Estimados paletos de España, estimados garrulos de Cataluña, estimados catetos de Oviedo y estimados palurdos de Talarrubias: dejen sus complejos a un lado, abandonen al charnego que llevan dentro y mírense con conciencia: ¿de verdad creen que son tan insolentemente puros que no hay traza del resto en ustedes? ¿Acaso no saben de dónde vino la peseta? ¿O que las características cinco únicas vocales fonéticas del castellano actual provienen en realidad del vasco? ¿Que somos tan diferentes, tantos siglos después? ¿De verdad creen que la corrupción está centralizada y es endémica en la influencia celta? ¿Me va usté a decir que no ha berreado a Los Chunguitos para sus adentros en alguna ocasión, y que tiene Rh negativo? ¿Y no le parece que, de hecho, hay algo de hermoso en todo ello ?

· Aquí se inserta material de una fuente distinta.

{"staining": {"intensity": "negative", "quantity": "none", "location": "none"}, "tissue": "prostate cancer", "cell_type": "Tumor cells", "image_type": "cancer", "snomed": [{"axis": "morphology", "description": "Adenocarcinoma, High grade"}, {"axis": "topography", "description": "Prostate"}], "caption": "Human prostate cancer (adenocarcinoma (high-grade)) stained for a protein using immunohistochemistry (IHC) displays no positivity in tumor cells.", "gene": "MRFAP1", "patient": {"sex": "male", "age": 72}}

Para esta madrileña de nombre y apellido catalán que vive en un país allende la UE con cuatro lenguas oficiales donde cada uno va a su aire pero se trabaja por el bien común,  y que considera que el gran problema de la Europa Unida es haber permanecido desunida políticamente y que no nos gobierne ahora la Merkel a todos (por ejemplo), el sentimiento de pérdida por el que está doliente no proviene de la posible desaparición de un trozo de tierra de los mapas meteorológicos del telediario.  El sentimiento de pérdida emana del hecho de comprobar, una vez más, que desde Fernando VII no hemos cambiado tanto, pese al siglo y algo que nos ha sido dado para amortizarlo, y que mi país, ese que prometía tanto, se ve de nuevo devastado por la acción de paletos, catetos, garrulos y palurdos que, cual Urano, van devorando a sus hijos –a los pocos que conseguían percibir y agradecer la belleza, la riqueza de haber tenido la suerte de nacer en un territorio tan variopinto, tan rico en cultura y matices, en paisajes y climas, en mareas y vientos-.